Le Commissaire paraît cependant assez confiant dans la méthode
envisagée actuellement pour redynamiser la recherche. Fixer
des objectifs globaux, avec des indicateurs comparatifs, lui paraît
utile pour concrétiser les ambitions et les résultats
aux yeux des décideurs et de l'opinion publique. Dans l'immédiat
il compte surtout sur la réforme de la procédure de
gestion des budgets du PCRD. Pour éviter la dispersion, la
décision a été prise de favoriser la constitution
de "réseaux d'excellence" rassemblant les meilleures équipes
sur des projets de recherche précis (est-ce à quoi
pensaient les auteurs de l'article cité précédemment
? Un Réseau d'excellence est-il comparable à un Centre
d'excellence? Nous ne le pensons pas). Ces réseaux recevront
les financements en fonction de leurs projets et résultats.
L'idée d'un Fonds Européen de la Recherche ( European
Research Council) sur le modèle de la National Science Foundation
américaine est également évoquée, destiné
à se substituer aux instances administratives communautaires.
Ce Fonds serait l'agent le plus actif pour la constitution de l'Espace
Européen de la Recherche souhaité par beaucoup, où
les chercheurs, les idées et les crédits, européens
et nationaux, pourraient circuler plus librement et en libre confrontation.
Cela ne sera possible qu'avec l'accord des Etats-membres qui abandonneraient
une partie de leurs prérogatives, mais aussi avec l'accord
de la Commission, qui transférerait une partie des siennes.
M. Busquin pense que cette évolution est inéluctable,
mais que la marche vers une telle institution sera longue, compte
tenu de l'existence dans les Etats de grands organismes et aussi
de beaucoup d'habitudes - plus ou moins bonnes ajouterions-nous.
Notre commentaire
Tout ceci n'est finalement pas très encourageant pour le
proche avenir. Notre revue a elle-même souligné, dans
les secteurs relevant de ses thèmes de préoccupations
: l'informatique, la robotique, l'IA, les nanotechnologies (voir
notre éditorial) la protéomique, l'avance toujours
accentuée des Etats-Unis et du Japon.
Nous pourrions ajouter aux considérations des experts résumées
ci-dessus, d'autres dont on parle moins. Nous pensons par exemple
que, tant que de très grands programmes européens,
voire mondiaux, ne sont pas mis en place dans des domaines très
structurants comme l'espace, le vivant, le développement
durable, les citoyens ne se mobiliseront pas pour consentir les
efforts nécessaires. Dans ce but, il faudrait que les Chefs
d'Etat s'engagent personnellement, y jouent leur crédibilité
politique. On peut penser, peut-être à tort, que le
précédent gouvernement français aurait créé
plus d'emplois et gagné plus de voix, en initialisant même
modestement de tels programmes au niveau national, et ne négociant
avec nos partenaires pour qu'ils leur donnent une portée
pan-européenne, qu'il ne l'a fait avec la politique des 35
heures.
On pourra ajouter une réflexion d'un tout autre ordre.

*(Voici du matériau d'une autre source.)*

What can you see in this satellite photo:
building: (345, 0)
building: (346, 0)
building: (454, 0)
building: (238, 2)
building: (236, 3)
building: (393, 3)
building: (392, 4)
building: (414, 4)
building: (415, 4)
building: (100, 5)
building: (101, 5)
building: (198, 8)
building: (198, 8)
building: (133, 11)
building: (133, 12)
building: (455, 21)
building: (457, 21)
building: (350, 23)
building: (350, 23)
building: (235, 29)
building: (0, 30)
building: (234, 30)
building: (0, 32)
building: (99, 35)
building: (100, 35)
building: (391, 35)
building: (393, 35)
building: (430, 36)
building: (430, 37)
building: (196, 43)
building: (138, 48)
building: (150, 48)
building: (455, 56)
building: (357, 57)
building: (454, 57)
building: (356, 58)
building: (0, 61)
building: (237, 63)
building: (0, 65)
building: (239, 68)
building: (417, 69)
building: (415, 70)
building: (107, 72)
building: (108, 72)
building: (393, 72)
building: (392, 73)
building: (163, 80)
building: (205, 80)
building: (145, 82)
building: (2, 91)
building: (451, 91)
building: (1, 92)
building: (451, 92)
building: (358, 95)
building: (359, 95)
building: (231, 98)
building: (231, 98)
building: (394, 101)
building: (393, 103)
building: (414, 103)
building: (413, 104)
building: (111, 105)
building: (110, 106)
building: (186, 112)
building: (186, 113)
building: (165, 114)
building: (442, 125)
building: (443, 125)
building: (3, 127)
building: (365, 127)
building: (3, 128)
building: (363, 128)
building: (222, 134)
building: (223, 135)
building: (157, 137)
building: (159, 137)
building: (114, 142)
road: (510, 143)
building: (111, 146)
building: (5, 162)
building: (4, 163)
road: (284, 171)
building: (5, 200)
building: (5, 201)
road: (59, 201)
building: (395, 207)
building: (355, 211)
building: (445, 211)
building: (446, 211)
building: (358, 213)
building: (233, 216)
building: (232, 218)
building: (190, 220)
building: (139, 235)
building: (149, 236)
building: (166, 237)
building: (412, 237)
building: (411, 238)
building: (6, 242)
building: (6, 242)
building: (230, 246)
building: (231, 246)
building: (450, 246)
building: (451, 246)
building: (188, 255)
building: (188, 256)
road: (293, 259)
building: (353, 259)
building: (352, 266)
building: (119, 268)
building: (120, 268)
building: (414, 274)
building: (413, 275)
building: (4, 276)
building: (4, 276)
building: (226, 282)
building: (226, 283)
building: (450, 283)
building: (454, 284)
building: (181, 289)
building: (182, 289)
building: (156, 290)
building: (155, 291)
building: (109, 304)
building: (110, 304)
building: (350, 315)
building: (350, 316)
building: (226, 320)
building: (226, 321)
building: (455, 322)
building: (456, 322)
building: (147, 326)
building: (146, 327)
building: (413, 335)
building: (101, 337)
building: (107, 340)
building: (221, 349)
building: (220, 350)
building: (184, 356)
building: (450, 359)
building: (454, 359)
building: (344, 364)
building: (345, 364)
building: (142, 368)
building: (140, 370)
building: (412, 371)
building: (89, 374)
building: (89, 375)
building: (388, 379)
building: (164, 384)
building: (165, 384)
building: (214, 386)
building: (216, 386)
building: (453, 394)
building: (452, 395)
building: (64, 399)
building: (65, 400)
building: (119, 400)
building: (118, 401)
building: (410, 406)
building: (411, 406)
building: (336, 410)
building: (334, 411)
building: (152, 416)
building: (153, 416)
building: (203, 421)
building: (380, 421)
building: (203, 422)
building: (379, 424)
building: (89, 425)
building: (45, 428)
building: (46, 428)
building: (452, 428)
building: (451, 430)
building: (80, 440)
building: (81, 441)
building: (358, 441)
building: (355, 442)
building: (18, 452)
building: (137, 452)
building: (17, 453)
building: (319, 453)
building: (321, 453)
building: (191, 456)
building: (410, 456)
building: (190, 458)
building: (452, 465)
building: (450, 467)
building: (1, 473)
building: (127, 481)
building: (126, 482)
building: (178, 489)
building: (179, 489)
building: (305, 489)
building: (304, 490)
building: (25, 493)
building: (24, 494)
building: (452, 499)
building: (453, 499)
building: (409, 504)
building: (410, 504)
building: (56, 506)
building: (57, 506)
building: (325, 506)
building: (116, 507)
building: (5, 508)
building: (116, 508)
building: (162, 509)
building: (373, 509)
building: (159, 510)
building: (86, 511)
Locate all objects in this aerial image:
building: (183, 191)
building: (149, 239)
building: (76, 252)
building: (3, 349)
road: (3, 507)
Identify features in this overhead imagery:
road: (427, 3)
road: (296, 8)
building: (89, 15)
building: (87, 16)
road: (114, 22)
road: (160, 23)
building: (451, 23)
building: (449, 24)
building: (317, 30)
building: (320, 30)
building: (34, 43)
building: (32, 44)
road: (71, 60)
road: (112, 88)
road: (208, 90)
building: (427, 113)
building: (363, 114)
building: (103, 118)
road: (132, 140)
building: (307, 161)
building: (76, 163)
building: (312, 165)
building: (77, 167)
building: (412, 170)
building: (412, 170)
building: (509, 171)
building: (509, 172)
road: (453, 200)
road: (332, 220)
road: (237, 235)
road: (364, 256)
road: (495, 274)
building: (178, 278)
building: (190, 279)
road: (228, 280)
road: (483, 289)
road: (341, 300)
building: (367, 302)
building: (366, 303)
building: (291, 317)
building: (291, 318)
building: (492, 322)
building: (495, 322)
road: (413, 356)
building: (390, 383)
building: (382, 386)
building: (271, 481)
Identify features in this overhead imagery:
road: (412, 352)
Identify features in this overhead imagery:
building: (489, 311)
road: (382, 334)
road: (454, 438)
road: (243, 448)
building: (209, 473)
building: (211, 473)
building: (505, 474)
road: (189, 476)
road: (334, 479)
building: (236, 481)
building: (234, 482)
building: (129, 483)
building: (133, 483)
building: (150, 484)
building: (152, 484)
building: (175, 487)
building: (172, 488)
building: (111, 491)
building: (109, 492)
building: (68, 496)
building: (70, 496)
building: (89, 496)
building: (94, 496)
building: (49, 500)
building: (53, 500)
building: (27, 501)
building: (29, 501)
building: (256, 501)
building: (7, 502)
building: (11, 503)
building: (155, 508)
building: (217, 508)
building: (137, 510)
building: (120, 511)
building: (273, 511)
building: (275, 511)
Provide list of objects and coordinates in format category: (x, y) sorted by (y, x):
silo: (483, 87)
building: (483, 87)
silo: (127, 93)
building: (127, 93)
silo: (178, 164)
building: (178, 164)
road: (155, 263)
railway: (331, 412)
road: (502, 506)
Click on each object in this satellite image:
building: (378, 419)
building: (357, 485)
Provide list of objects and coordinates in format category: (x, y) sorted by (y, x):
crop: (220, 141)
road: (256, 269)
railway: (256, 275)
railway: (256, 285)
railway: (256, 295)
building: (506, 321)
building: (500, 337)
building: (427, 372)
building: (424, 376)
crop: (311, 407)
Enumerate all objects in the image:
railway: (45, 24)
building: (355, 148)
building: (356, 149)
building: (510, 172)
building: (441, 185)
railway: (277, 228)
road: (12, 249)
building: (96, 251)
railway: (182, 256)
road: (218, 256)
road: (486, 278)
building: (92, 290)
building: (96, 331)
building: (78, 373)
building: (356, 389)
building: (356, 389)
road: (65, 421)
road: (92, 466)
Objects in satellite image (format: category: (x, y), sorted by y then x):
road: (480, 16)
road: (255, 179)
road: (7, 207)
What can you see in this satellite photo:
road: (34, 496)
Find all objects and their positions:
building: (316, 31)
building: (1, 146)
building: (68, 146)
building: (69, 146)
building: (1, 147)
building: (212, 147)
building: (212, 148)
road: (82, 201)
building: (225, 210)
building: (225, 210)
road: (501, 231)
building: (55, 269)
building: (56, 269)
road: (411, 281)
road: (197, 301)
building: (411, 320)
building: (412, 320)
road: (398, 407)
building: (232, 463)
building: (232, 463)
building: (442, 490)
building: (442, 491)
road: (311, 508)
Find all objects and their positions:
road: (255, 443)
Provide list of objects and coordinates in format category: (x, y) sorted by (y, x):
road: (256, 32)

Le jugement des instances administratives en matière d'opportunité
des financements de recherche est à juste titre critiqué.
Mais celui des "pairs", auxquels les scientifiques chevronnés
se réfèrent souvent, est parfois aussi source d'un
conservatisme intellectuel débilitant. Les financements publics
devraient dorénavant prévoir des formules différentes,
au moins pour quelques pourcentages des budgets. Il faudrait encourager
des formules du type "Think tanks" ou "Blue sky research centers",
permettant à des idées originales et transdisciplinaires
de tenter leur chance. En Europe, on ne peut pas compter sur d'éventuelles
fondations privées pour jouer ce rôle.